§ **EXCERPT PROVIDED**
········
I have seen that there is a lot of interest in the new Microsoft Oxite project also if it seems to be pretty early to adopt it in a production project.
I've also looked at S#arp Architecture but it does not properly compare to Oxite as is just a starting point for general Asp.Net Mvc sites.

For me S#arp Architecture has some advantages over Oxite as is far less complex and it uses Nhibernate for the data access layer.
Oxite code uses Linq2Sql for it's DAL and has already a project in the solution that requires the DB version for VS2008.
Oxite seems to me more blog oriented than CMS oriented but I haven’t looked the code deeply.

Here are some of the choices that would point me to S#arp Ar. for starting.

  • Simple clean architecture
  • Nhibernate Dal
  • Community supported

Oxite:

  • Microsoft project
  • Potential huge community
  • Early stages but very good code quality
  • Provider model that permits to easily switch the DAL

If anyone has looked at the code of these two projects please advice on your opinions.

Thanks

+1  A: 

I didn't get much of a response at my question about Oxite here at SO (found at http://stackoverflow.com/questions/353605/oxite-what-are-you-going-to-do-with-it), but it is really new so it'll take some time for people to warm up to it and fully check it out. The architecture of Oxite is really easy to get started with; that's its strongest suit.

I'd never heard of S#arp before I read your question so I'll definitely check it out.

Robert S.
········
Stored data entries:
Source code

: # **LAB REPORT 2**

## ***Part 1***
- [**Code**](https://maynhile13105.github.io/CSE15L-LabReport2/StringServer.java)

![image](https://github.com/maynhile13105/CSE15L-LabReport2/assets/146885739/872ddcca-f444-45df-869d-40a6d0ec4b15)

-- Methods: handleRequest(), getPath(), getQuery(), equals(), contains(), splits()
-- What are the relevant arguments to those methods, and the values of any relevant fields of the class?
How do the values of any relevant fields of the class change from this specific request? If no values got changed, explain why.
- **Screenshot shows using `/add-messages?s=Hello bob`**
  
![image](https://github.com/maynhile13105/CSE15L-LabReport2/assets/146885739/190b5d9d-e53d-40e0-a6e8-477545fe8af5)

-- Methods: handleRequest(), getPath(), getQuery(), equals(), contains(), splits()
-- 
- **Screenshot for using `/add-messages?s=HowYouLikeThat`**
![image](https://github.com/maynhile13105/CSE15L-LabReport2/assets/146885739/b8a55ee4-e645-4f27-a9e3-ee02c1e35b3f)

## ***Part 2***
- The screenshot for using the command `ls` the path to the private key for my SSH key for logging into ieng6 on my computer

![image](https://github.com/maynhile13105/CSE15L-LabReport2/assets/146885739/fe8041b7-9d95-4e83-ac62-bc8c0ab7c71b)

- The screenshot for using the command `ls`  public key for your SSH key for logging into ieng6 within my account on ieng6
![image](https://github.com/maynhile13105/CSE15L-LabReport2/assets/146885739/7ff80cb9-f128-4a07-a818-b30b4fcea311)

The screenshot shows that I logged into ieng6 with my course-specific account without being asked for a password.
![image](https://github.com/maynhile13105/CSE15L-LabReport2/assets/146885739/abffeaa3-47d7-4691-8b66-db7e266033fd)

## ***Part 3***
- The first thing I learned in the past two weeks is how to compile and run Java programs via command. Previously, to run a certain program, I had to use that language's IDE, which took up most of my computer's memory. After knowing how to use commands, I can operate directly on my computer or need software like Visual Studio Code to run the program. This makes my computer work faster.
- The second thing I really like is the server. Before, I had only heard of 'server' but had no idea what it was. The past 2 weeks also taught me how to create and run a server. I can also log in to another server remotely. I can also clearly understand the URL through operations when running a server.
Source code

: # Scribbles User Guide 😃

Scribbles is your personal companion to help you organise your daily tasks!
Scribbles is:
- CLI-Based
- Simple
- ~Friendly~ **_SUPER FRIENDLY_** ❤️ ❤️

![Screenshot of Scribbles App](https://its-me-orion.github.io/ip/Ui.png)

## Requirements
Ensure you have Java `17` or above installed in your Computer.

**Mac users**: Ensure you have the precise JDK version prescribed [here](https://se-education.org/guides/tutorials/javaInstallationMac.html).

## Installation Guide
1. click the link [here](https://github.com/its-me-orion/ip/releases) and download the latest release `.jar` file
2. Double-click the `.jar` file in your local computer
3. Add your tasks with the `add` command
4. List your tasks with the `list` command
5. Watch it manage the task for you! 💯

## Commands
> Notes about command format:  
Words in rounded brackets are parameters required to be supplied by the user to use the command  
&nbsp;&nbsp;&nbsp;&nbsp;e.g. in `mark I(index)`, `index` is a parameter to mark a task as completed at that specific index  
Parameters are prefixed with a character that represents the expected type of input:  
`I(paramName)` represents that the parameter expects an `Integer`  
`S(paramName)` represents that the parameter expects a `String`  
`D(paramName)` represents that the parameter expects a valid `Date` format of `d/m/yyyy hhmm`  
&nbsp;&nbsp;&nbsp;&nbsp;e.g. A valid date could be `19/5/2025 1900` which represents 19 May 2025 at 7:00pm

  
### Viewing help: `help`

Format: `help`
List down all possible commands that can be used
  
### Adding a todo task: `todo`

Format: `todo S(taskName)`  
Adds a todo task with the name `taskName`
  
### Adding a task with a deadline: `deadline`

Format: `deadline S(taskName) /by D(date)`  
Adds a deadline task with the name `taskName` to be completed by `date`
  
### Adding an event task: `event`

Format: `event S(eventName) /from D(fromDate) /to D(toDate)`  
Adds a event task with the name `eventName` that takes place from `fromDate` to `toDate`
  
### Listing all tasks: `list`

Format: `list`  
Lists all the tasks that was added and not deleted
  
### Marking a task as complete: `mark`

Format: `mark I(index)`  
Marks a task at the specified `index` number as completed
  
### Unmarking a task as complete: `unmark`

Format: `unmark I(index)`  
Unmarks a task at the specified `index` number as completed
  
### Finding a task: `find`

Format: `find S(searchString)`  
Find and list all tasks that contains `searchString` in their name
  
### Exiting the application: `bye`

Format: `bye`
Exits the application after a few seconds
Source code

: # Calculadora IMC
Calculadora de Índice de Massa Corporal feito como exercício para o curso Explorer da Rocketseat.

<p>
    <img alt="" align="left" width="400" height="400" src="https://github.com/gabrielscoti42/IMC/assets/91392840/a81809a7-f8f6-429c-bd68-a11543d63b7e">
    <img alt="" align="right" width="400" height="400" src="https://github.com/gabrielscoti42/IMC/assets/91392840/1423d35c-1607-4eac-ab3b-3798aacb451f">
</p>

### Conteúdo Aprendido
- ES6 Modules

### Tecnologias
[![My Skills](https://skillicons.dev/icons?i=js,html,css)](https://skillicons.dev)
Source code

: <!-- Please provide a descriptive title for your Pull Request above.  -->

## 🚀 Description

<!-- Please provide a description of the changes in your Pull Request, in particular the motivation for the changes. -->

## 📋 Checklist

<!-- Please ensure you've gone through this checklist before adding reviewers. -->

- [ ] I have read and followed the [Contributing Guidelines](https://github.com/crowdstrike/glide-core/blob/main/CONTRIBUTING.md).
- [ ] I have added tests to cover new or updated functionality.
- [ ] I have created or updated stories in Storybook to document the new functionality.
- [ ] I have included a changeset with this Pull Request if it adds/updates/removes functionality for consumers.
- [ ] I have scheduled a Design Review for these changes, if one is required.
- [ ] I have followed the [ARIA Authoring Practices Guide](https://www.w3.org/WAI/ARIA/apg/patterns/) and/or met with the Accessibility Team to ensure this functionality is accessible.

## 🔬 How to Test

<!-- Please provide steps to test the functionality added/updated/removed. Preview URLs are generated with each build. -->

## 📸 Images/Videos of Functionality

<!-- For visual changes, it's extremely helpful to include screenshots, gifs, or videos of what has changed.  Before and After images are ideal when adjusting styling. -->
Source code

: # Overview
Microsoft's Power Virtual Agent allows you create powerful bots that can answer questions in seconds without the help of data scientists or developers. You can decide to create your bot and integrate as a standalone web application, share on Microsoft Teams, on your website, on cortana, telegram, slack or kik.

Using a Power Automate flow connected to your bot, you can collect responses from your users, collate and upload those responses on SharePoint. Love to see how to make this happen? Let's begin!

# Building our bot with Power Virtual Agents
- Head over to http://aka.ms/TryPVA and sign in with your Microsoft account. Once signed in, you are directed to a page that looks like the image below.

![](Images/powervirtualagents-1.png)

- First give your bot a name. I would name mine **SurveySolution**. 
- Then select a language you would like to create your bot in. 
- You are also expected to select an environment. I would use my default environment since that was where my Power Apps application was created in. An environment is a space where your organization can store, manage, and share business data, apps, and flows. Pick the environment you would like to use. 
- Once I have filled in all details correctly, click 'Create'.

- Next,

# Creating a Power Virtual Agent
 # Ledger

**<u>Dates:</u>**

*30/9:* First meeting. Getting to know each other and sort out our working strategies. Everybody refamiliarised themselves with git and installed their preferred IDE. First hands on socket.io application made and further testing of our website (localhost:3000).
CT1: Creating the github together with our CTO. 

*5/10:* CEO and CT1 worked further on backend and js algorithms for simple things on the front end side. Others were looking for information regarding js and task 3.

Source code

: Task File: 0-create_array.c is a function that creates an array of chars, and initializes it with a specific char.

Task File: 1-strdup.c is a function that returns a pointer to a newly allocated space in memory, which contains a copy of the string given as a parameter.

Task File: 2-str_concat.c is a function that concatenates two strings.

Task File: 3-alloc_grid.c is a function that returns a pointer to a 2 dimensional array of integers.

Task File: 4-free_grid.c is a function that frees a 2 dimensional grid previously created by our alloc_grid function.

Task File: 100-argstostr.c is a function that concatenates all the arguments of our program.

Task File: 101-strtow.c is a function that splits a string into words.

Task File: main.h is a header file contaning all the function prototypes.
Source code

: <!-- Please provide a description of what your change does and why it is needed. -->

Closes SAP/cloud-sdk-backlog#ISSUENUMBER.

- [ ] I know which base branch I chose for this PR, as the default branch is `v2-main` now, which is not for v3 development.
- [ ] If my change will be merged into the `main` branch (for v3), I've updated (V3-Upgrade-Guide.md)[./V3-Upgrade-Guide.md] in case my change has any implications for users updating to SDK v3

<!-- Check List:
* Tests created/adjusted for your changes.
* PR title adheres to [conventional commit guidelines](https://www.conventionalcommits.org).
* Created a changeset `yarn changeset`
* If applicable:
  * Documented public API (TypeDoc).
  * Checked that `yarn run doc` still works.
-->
········
§ **TO DO**
a) According to the post comparing Oxite and S#arp Architecture, what does Oxite's code use for its data access layer?
b) Repeat the stretch of the post comparing Oxite and S#arp Architecture from "I have seen" through "Asp.Net Mvc sites.".
These records come from a separate source.

§ **ANSWERS TO THE EXERCISES**
a) Linq2Sql.

b)
I have seen that there is a lot of interest in the new Microsoft Oxite project also if it seems to be pretty early to adopt it in a production project.
I've also looked at S#arp Architecture but it does not properly compare to Oxite as is just a starting point for general Asp.Net Mvc sites.